What the task requires
Go through the records and extract every line with the word "Тетяна".

-------------------------

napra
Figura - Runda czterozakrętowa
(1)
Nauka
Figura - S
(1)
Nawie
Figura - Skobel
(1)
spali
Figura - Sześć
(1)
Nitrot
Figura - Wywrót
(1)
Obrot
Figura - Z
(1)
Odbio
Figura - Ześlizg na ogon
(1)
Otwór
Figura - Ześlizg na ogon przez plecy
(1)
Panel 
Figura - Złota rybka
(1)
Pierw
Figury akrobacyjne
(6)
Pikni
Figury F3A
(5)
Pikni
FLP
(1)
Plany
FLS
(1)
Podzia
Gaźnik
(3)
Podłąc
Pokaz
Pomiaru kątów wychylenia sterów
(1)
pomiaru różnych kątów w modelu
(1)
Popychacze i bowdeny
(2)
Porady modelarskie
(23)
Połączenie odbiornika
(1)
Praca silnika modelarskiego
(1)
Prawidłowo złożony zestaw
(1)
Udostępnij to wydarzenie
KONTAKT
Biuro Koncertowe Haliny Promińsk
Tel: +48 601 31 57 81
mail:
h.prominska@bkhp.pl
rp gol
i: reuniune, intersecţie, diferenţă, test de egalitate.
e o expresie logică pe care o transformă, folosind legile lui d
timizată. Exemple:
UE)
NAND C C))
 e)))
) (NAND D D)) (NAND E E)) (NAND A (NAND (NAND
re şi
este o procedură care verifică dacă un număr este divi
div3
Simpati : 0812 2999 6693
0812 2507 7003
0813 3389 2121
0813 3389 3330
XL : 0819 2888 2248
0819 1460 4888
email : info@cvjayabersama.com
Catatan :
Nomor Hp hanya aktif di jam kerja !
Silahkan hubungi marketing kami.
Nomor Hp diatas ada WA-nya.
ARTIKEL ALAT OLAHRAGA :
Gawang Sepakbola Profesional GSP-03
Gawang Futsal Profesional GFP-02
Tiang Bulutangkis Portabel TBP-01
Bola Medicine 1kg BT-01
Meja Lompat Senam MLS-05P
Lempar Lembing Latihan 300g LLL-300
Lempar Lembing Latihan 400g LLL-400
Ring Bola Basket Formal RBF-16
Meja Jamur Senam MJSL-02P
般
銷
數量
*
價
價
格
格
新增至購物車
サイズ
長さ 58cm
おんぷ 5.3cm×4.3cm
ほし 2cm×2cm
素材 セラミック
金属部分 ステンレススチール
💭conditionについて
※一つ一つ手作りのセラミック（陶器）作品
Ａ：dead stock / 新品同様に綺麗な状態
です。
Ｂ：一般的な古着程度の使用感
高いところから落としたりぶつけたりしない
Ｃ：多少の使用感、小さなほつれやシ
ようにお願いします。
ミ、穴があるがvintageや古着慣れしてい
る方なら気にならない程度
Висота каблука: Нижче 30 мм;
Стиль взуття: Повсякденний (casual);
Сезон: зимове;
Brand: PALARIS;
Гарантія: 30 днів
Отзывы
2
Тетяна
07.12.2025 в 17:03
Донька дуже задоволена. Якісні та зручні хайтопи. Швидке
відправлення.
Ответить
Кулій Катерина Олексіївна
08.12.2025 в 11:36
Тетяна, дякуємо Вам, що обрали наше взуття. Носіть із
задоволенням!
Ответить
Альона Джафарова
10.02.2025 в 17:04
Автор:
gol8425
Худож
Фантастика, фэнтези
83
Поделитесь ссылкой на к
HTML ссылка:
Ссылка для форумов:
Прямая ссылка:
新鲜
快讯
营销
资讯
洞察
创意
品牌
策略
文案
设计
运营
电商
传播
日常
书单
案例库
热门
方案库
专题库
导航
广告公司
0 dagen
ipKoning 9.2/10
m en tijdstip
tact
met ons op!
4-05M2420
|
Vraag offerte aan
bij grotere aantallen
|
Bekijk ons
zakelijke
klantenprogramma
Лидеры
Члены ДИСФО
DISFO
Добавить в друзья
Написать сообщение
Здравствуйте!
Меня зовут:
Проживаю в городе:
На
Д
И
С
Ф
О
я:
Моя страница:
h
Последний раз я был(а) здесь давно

-------------------------

Output below
Тетяна
Тетяна, дякуємо Вам, що обрали наше взуття. Носіть із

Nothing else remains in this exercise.